This class divide is most ostentatiously exemplified by Richard Kovacevich, the former CEO of one of the most predatory banks in American history, Wells Fargo, who in giving his endorsement to a get-back-to-work scheme, said, “Some may even die, I don’t know.” Doesn’t know and doesn’t care to find out, clearly. This is a guy who served on the board of Theranos, whose marketing of fraudulent blood tests was a potentially moral threat to the national health ecosystem.

It is cheering that some businessmen will have none of this. As Mark Cuban succinctly put it, “Ignore anything someone like me might say.
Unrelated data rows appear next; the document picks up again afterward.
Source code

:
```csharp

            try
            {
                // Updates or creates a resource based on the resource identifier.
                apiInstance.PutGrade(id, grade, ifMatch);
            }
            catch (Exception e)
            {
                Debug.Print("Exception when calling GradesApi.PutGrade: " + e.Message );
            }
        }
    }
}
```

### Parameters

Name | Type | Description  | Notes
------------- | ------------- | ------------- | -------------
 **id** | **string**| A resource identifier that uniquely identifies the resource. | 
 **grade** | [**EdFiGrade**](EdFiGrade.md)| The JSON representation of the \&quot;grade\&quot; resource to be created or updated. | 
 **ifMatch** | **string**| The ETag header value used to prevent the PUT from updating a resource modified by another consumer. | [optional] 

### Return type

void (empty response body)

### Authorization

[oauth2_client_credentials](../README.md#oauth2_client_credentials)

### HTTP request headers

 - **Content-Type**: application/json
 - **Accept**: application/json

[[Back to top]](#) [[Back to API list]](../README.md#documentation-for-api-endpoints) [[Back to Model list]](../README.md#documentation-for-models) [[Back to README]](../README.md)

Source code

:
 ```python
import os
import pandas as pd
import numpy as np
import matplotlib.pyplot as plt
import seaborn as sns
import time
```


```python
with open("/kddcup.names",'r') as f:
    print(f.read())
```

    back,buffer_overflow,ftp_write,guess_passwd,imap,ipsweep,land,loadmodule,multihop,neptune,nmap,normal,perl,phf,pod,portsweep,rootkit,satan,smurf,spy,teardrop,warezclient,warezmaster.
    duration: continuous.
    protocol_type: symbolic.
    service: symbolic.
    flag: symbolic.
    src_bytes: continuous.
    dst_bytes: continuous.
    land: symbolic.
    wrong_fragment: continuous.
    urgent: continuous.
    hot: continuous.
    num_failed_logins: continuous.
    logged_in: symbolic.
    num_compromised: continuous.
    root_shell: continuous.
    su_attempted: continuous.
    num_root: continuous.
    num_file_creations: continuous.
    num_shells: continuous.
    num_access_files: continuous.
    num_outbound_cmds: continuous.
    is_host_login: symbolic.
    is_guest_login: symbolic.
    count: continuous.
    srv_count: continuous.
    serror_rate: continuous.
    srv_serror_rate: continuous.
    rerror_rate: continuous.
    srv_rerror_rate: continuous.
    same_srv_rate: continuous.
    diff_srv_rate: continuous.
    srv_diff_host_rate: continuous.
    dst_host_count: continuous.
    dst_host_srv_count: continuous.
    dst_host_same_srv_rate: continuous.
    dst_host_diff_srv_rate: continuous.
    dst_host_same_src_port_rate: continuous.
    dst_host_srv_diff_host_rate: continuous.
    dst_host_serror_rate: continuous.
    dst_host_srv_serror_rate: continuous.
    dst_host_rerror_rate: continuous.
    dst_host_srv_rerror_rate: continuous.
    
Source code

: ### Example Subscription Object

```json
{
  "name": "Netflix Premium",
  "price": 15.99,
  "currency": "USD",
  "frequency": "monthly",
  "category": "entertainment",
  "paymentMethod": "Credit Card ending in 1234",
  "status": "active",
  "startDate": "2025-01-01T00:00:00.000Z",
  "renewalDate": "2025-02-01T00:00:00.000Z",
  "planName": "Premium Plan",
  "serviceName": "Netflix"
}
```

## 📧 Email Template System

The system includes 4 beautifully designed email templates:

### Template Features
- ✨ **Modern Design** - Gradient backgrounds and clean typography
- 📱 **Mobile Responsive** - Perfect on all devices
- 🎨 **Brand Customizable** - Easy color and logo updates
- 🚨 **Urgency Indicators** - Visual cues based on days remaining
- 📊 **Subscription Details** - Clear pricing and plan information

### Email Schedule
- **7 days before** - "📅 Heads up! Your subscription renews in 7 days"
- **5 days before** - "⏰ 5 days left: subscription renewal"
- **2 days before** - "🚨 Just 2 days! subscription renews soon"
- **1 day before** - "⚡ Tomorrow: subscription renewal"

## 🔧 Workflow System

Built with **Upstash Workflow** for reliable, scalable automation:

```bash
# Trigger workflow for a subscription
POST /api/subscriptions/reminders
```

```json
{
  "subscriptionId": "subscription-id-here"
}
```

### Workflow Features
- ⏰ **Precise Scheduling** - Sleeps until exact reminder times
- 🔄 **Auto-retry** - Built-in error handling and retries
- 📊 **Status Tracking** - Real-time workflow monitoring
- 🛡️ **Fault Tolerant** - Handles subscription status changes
Lives are at stake.” Bill Gates, who actually has devoted his own fortune to the amelioration of world health, implicitly called out the Cohns and Friedmans and Blankfeins, by stating without equivocation that “there really is no middle ground, and it’s very tough to say to people, ‘Hey, keep going to restaurants, go buy new houses, ignore that pile of bodies over in the corner.’” He added that “it’s very irresponsible for somebody to suggest that we can have the best of both worlds.”

These exceptions are to be applauded. But overall, the pandemic has revealed in particularly stark terms that the extreme economic inequalities unmasked by the 2008 economic collapse remain unaddressed. There’s a titanic dynamic playing out now in real time.

Celebrities and the wealthy are first in line for the lifeboats of coronavirus tests. Rupert Murdoch and his family protect their own health while profiting from a news empire that downplayed and outright disputed the threat of the coronavirus. The permanent residents of resort towns on the Eastern seaboard are being shoved aside by prematurely returning summer vacationers who are stripping shelves of food and flooding the limited local health facilities.

As the virus spreads from its current epicenters throughout the country, the grotesque discrepancy between the elites and the have-nots is going to make Parasite look as benign as an episode of Modern Family. The anger and despair that have fueled populism in America, even to the point of inducing voters to hand power to a charlatan like Trump, may metastasize at least as fast as the plague.